Xin Zhao, Ph.D

Xin Zhao headshot

Faculty Fellow and Assistant Professor of Computer Science

Phone: 206-220-8028

Building/Room: SINE 220-02

There is no doubt that information technology is fueling the U.S. economy. In 2021, the United States tech sector “contributed around 1.8 trillion U.S. dollars to the country's overall gross domestic product (GDP), making up approximately 9.3 percent of total GDP.” Information technology playing an important role is even more true for Washington State – as a global hub for information technology, in total, it has more than 13,000 information technology companies and is the birthplace of renowned businesses such as Amazon, Microsoft, Expedia, and Zillow.

Despite the lightning growth of information technology employment opportunities, there has been a distinct lack of opportunities for females, workers over 40, and other minority groups. Based on a diversity study conducted by U.S. Equal Employment Opportunity Commission (EECO), the information technology sector hired a larger share of white compared with African Americans and Hispanics, a larger share of male compared with female professionals. Besides age, race, and gender, other types of discrimination, such as pregnancy, religion, sexual orientation and gender identity, and disability, are barely studied. Therefore, the project’s overarching goal is to understand the Forms, Causes, and Effects of Employment Discrimination in Information Technology Corporates.

During his fellowship, Xin will conduct an empirical investigation to gain deeper insights into workplace discrimination in information technology field. He will analyze three questions: 1) What kind of discrimination has employees has experienced? 2) What reasons lead to employment discrimination? 3) What impact does the discrimination have on employees? He will also provide feedback to Information Technology Business based on the result of this study to further improve the Diversity, Equity, and Inclusion (DEI) in their workplace.

Recent Research

Xin Zhao and Jeff Gray, “A Survey-Based Empirical Evaluation of Bad Smells in LabVIEW Systems Models,” 28th IEEE International Conference on Software Analysis, Evolution and Reengineering (SANER'21), pp. 177-188, Virtual - Honolulu, Hawaii. USA.

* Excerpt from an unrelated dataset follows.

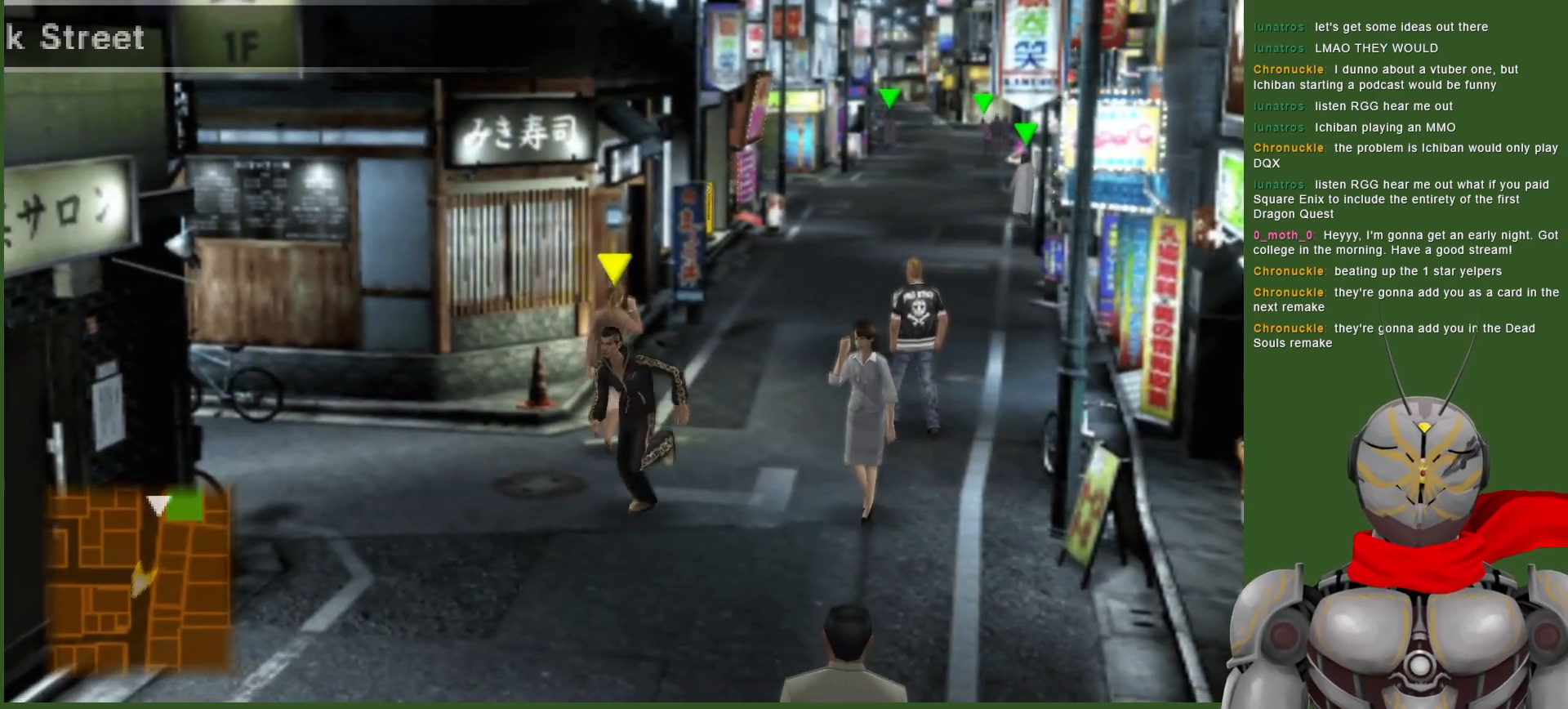
{"dt_ms": 500, "buttons": [], "left_stick": "up-right", "right_stick": "center", "events": [[83, "left_stick", "down"], [317, "left_stick", "center"], [500, "left_stick", "up-right"]]}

Saheed Popoola, Xin Zhao and Jeff Gray, “Evolution of Bad Smells in LabVIEW Graphical Models.” Journal of Object Technology, Vol 20, No. 1, pp. 1-15, 2021. DOI: 10.5381/jot.2021.20.1.a1

Xin Zhao and Jeff Gray, “BESMER: An Approach for Bad Smells Summarization in Systems Models.” in Models and Evolution at ACM/IEEE 22th International Conference on Model Driven Engineering Languages and Systems (MODELS’19) , Munich, Germany.